---
title: Pozit.com — A design process retrospective
teaser:
tags: design
author: Kevin Burg
published_on: 2010-04-27
---

A designer's process is a personal approach to solving design problems. This is
a walkthrough of my design process for [Pozit](http://pozit.com), a recent
project here at thoughtbot.

## Sketching - stay loose in the beginning

Sketching can be fun as well as useful —I've found that using watercolor is a
great way to be in a creative state of mind while being forced to stay loose
because of the nature of the medium. Pencil sketches tend to be tight line
drawings with little or no shading, but watercolor allows you to block in large
areas of tone effortlessly. I paint with a tube of sepia watercolor paint on a
pad of 90 lb. watercolor paper.

![Pozit Design Retrospective](http://images.thoughtbot.com/ui/1.jpg)

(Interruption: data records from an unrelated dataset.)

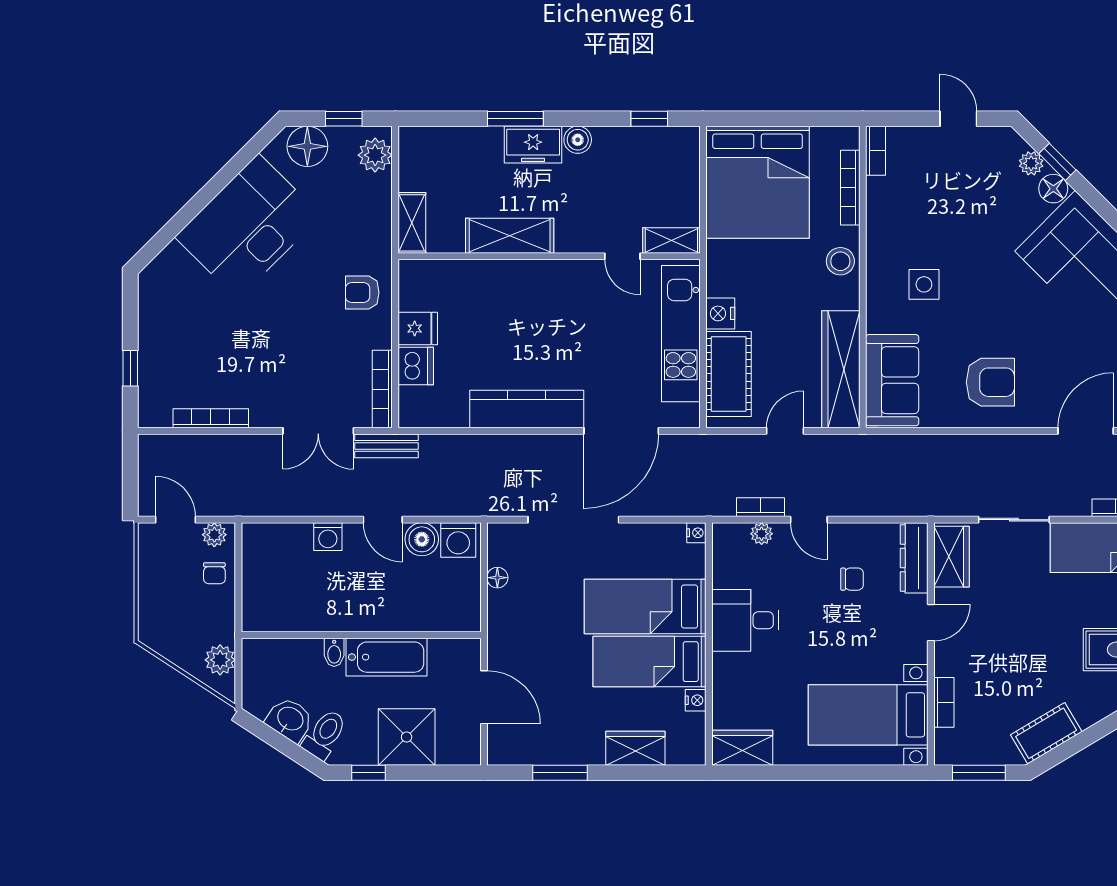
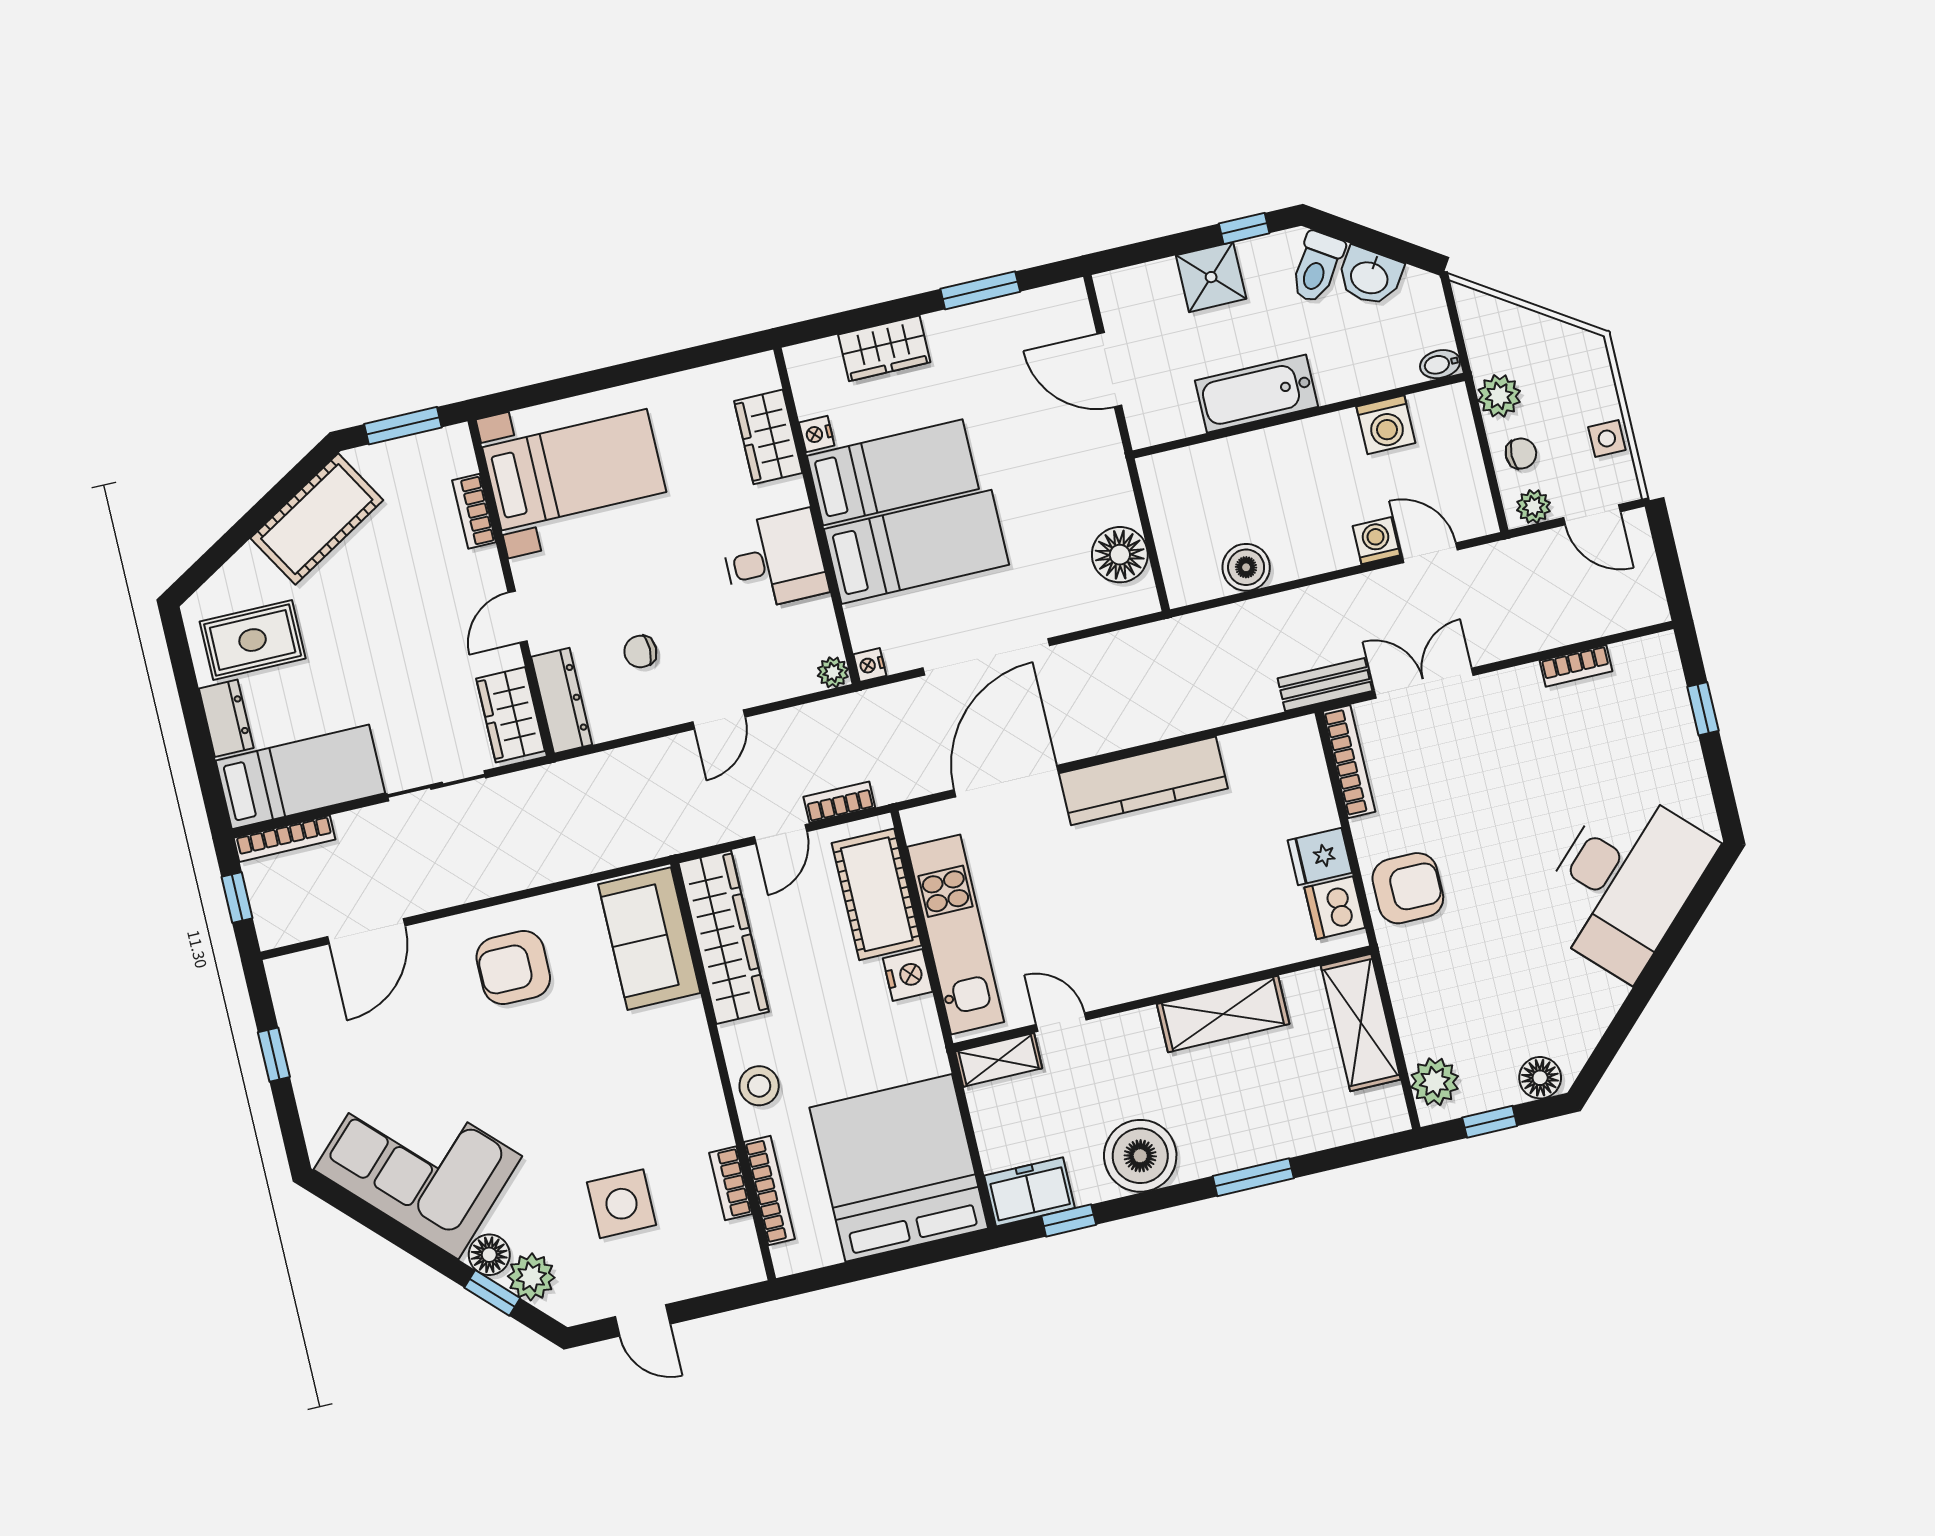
boiler: (578, 140) -> (1140, 1156), width x1.86, depth x1.86
freezer: (533, 145) -> (1030, 1192), moved
floor lamp: (307, 146) -> (1540, 1078), width x0.73, depth x0.73
bookcase: (876, 151) -> (731, 1183), moved
plant: (1031, 163) -> (531, 1277), width x1.38, depth x1.38
shelving: (412, 223) -> (1361, 1023), width x1.50, depth x1.33
desk: (248, 226) -> (1624, 882), moved
side table: (924, 284) -> (622, 1204), moved, width x1.37, depth x1.37
armchair: (362, 293) -> (1408, 888), width x1.38, depth x1.38
dishwasher: (416, 366) -> (1335, 908), moved
bookcase: (211, 418) -> (1576, 666), width x0.64
bookcase: (761, 507) -> (839, 802), moved, turned 180
door: (383, 520) -> (1430, 553), moved
doorway: (573, 520) -> (986, 657), moved
door: (809, 520) -> (719, 719), swing flipped
plant: (762, 534) -> (833, 672), moved
washing machine: (458, 540) -> (1386, 425), moved, turned 180
side table: (153, 570) -> (1607, 438), added
chair: (214, 573) -> (1521, 454), turned 90
floor lamp: (497, 578) -> (1120, 555), width x1.89, depth x1.89
bidet: (334, 652) -> (1440, 364), moved, turned -90
plant: (220, 660) -> (1499, 396), moved
cot: (1046, 733) -> (317, 519), width x1.37, depth x1.34
shower: (407, 737) -> (1211, 277), width x0.73, depth x0.73
wardrobe: (742, 748) -> (768, 437), moved, turned 90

Watercolor is easy! Try it!

## Wireframes

For Pozit I used [Balsamiq Mockups](http://www.balsamiq.com/) which I love for
it's sketchy style however there are a few bugs which may get me to switch to
[OmniGraffle](http://www.omnigroup.com/products/omnigraffle/) or something
similar. A project's scope determines how much wireframing is needed - for
smaller projects I may only do a few key screens and work the rest out in-app.

![Pozit Design Retrospective](http://images.thoughtbot.com/ui/2.jpg)

Balsamiq's sketchy style helps to avoid making style considerations during the
wireframe phase.

## The visual design

This is the point where I begin working in Photoshop. I usually go through 5-10
experiments before I result in one that I like and which is pleasing to everyone
else. I've heard some designers' tricks on how to minimize this phase (our
version of blank canvas syndrome), such as [starting the new design _inside_ a
Photoshop document of a design you already
like](http://twitter.com/pter/status/8424145126). Creating so many early
versions can feel like a waste of time, but the benefit is a labored
understanding of the design while rejecting the _fast, cheap and out of control_
approach.

![Pozit Design Retrospective](http://images.thoughtbot.com/ui/3.png)

These are 4 of about 10 mockups done before the final version.

## The final mockup

This is a vignette of the final design, before it went out for revisions,
comments, <abbr title="HyperText Markup Language">HTML</abbr> and a finally the
full, working app. In a real sense this is the purest form of the design, not
unlike a student before they experience life in the working world. Reality is
something different, however, and a successful design will be flexible enough to
handle the transition in to something real.

[![Pozit Design Retrospective](http://images.thoughtbot.com/ui/4.png)](http://images.thoughtbot.com/ui/full.png)

[View full mockup](http://images.thoughtbot.com/ui/pozit_retrospective/full.png)

## How is your design process different

Every designer's approach is a personal process they've developed through
experience and internal observation. What is your process like? Do you skip any
of these steps or have extra steps that can help the process?